------ INPUT MATERIAL

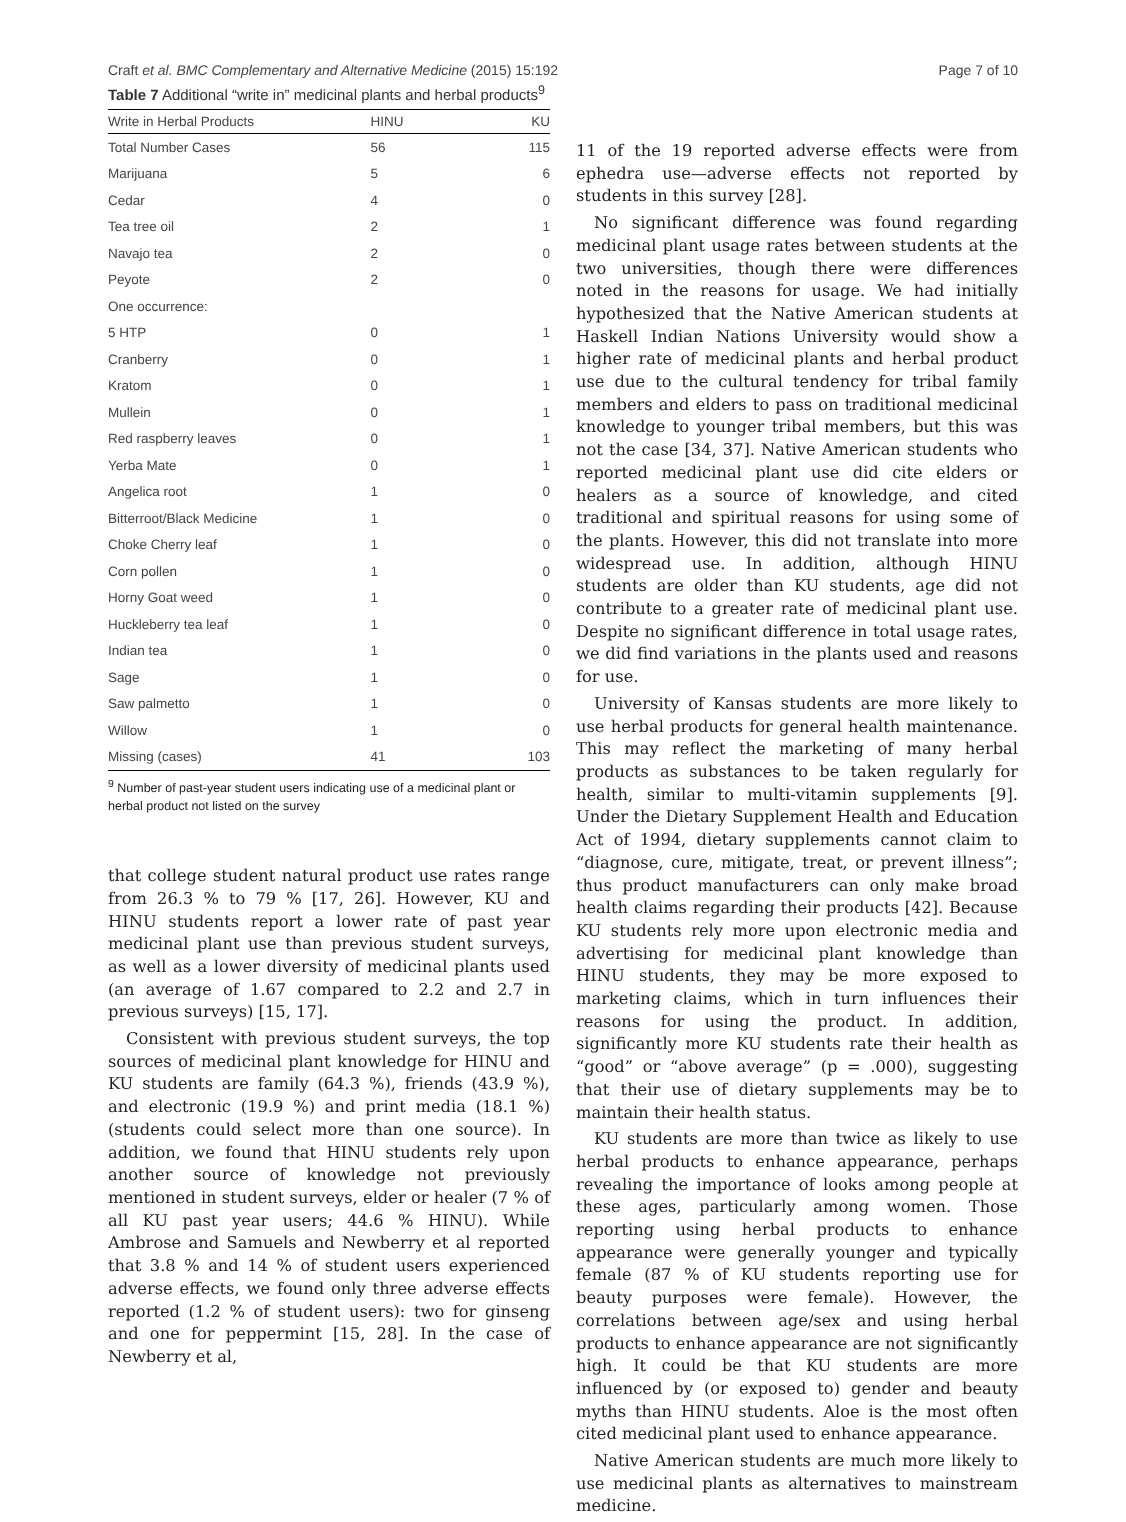Craft et al. BMC Complementary and Alternative Medicine (2015) 15:192 Page 7 of 10
Table 7 Additional “write in” medicinal plants and herbal products<sup>9</sup>
| Write in Herbal Products | HINU | KU |
| --- | --- | --- |
| Total Number Cases | 56 | 115 |
| Marijuana | 5 | 6 |
| Cedar | 4 | 0 |
| Tea tree oil | 2 | 1 |
| Navajo tea | 2 | 0 |
| Peyote | 2 | 0 |
| One occurrence: | | |
| 5 HTP | 0 | 1 |
| Cranberry | 0 | 1 |
| Kratom | 0 | 1 |
| Mullein | 0 | 1 |
| Red raspberry leaves | 0 | 1 |
| Yerba Mate | 0 | 1 |
| Angelica root | 1 | 0 |
| Bitterroot/Black Medicine | 1 | 0 |
| Choke Cherry leaf | 1 | 0 |
| Corn pollen | 1 | 0 |
| Horny Goat weed | 1 | 0 |
| Huckleberry tea leaf | 1 | 0 |
| Indian tea | 1 | 0 |
| Sage | 1 | 0 |
| Saw palmetto | 1 | 0 |
| Willow | 1 | 0 |
| Missing (cases) | 41 | 103 |
<sup>9</sup> Number of past-year student users indicating use of a medicinal plant or herbal product not listed on the survey
that college student natural product use rates range from 26.3 % to 79 % [17, 26]. However, KU and HINU students report a lower rate of past year medicinal plant use than previous student surveys, as well as a lower diversity of medicinal plants used (an average of 1.67 compared to 2.2 and 2.7 in previous surveys) [15, 17].
Consistent with previous student surveys, the top sources of medicinal plant knowledge for HINU and KU students are family (64.3 %), friends (43.9 %), and electronic (19.9 %) and print media (18.1 %) (students could select more than one source). In addition, we found that HINU students rely upon another source of knowledge not previously mentioned in student surveys, elder or healer (7 % of all KU past year users; 44.6 % HINU). While Ambrose and Samuels and Newberry et al reported that 3.8 % and 14 % of student users experienced adverse effects, we found only three adverse effects reported (1.2 % of student users): two for ginseng and one for peppermint [15, 28]. In the case of Newberry et al,
11 of the 19 reported adverse effects were from ephedra use—adverse effects not reported by students in this survey [28].
No significant difference was found regarding medicinal plant usage rates between students at the two universities, though there were differences noted in the reasons for usage. We had initially hypothesized that the Native American students at Haskell Indian Nations University would show a higher rate of medicinal plants and herbal product use due to the cultural tendency for tribal family members and elders to pass on traditional medicinal knowledge to younger tribal members, but this was not the case [34, 37]. Native American students who reported medicinal plant use did cite elders or healers as a source of knowledge, and cited traditional and spiritual reasons for using some of the plants. However, this did not translate into more widespread use. In addition, although HINU students are older than KU students, age did not contribute to a greater rate of medicinal plant use. Despite no significant difference in total usage rates, we did find variations in the plants used and reasons for use.
University of Kansas students are more likely to use herbal products for general health maintenance. This may reflect the marketing of many herbal products as substances to be taken regularly for health, similar to multi-vitamin supplements [9]. Under the Dietary Supplement Health and Education Act of 1994, dietary supplements cannot claim to “diagnose, cure, mitigate, treat, or prevent illness”; thus product manufacturers can only make broad health claims regarding their products [42]. Because KU students rely more upon electronic media and advertising for medicinal plant knowledge than HINU students, they may be more exposed to marketing claims, which in turn influences their reasons for using the product. In addition, significantly more KU students rate their health as “good” or “above average” (p = .000), suggesting that their use of dietary supplements may be to maintain their health status.
KU students are more than twice as likely to use herbal products to enhance appearance, perhaps revealing the importance of looks among people at these ages, particularly among women. Those reporting using herbal products to enhance appearance were generally younger and typically female (87 % of KU students reporting use for beauty purposes were female). However, the correlations between age/sex and using herbal products to enhance appearance are not significantly high. It could be that KU students are more influenced by (or exposed to) gender and beauty myths than HINU students. Aloe is the most often cited medicinal plant used to enhance appearance.
Native American students are much more likely to use medicinal plants as alternatives to mainstream medicine.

------------

## EXERCISE OBJECTIVE
Please reproduce every record exactly, leaving the pictures out.

## TASK OUTPUT
Craft et al. BMC Complementary and Alternative Medicine (2015) 15:192 Page 7 of 10
Table 7 Additional “write in” medicinal plants and herbal products<sup>9</sup>
| Write in Herbal Products | HINU | KU |
| --- | --- | --- |
| Total Number Cases | 56 | 115 |
| Marijuana | 5 | 6 |
| Cedar | 4 | 0 |
| Tea tree oil | 2 | 1 |
| Navajo tea | 2 | 0 |
| Peyote | 2 | 0 |
| One occurrence: | | |
| 5 HTP | 0 | 1 |
| Cranberry | 0 | 1 |
| Kratom | 0 | 1 |
| Mullein | 0 | 1 |
| Red raspberry leaves | 0 | 1 |
| Yerba Mate | 0 | 1 |
| Angelica root | 1 | 0 |
| Bitterroot/Black Medicine | 1 | 0 |
| Choke Cherry leaf | 1 | 0 |
| Corn pollen | 1 | 0 |
| Horny Goat weed | 1 | 0 |
| Huckleberry tea leaf | 1 | 0 |
| Indian tea | 1 | 0 |
| Sage | 1 | 0 |
| Saw palmetto | 1 | 0 |
| Willow | 1 | 0 |
| Missing (cases) | 41 | 103 |
<sup>9</sup> Number of past-year student users indicating use of a medicinal plant or herbal product not listed on the survey
that college student natural product use rates range from 26.3 % to 79 % [17, 26]. However, KU and HINU students report a lower rate of past year medicinal plant use than previous student surveys, as well as a lower diversity of medicinal plants used (an average of 1.67 compared to 2.2 and 2.7 in previous surveys) [15, 17].
Consistent with previous student surveys, the top sources of medicinal plant knowledge for HINU and KU students are family (64.3 %), friends (43.9 %), and electronic (19.9 %) and print media (18.1 %) (students could select more than one source). In addition, we found that HINU students rely upon another source of knowledge not previously mentioned in student surveys, elder or healer (7 % of all KU past year users; 44.6 % HINU). While Ambrose and Samuels and Newberry et al reported that 3.8 % and 14 % of student users experienced adverse effects, we found only three adverse effects reported (1.2 % of student users): two for ginseng and one for peppermint [15, 28]. In the case of Newberry et al,
11 of the 19 reported adverse effects were from ephedra use—adverse effects not reported by students in this survey [28].
No significant difference was found regarding medicinal plant usage rates between students at the two universities, though there were differences noted in the reasons for usage. We had initially hypothesized that the Native American students at Haskell Indian Nations University would show a higher rate of medicinal plants and herbal product use due to the cultural tendency for tribal family members and elders to pass on traditional medicinal knowledge to younger tribal members, but this was not the case [34, 37]. Native American students who reported medicinal plant use did cite elders or healers as a source of knowledge, and cited traditional and spiritual reasons for using some of the plants. However, this did not translate into more widespread use. In addition, although HINU students are older than KU students, age did not contribute to a greater rate of medicinal plant use. Despite no significant difference in total usage rates, we did find variations in the plants used and reasons for use.
University of Kansas students are more likely to use herbal products for general health maintenance. This may reflect the marketing of many herbal products as substances to be taken regularly for health, similar to multi-vitamin supplements [9]. Under the Dietary Supplement Health and Education Act of 1994, dietary supplements cannot claim to “diagnose, cure, mitigate, treat, or prevent illness”; thus product manufacturers can only make broad health claims regarding their products [42]. Because KU students rely more upon electronic media and advertising for medicinal plant knowledge than HINU students, they may be more exposed to marketing claims, which in turn influences their reasons for using the product. In addition, significantly more KU students rate their health as “good” or “above average” (p = .000), suggesting that their use of dietary supplements may be to maintain their health status.
KU students are more than twice as likely to use herbal products to enhance appearance, perhaps revealing the importance of looks among people at these ages, particularly among women. Those reporting using herbal products to enhance appearance were generally younger and typically female (87 % of KU students reporting use for beauty purposes were female). However, the correlations between age/sex and using herbal products to enhance appearance are not significantly high. It could be that KU students are more influenced by (or exposed to) gender and beauty myths than HINU students. Aloe is the most often cited medicinal plant used to enhance appearance.
Native American students are much more likely to use medicinal plants as alternatives to mainstream medicine.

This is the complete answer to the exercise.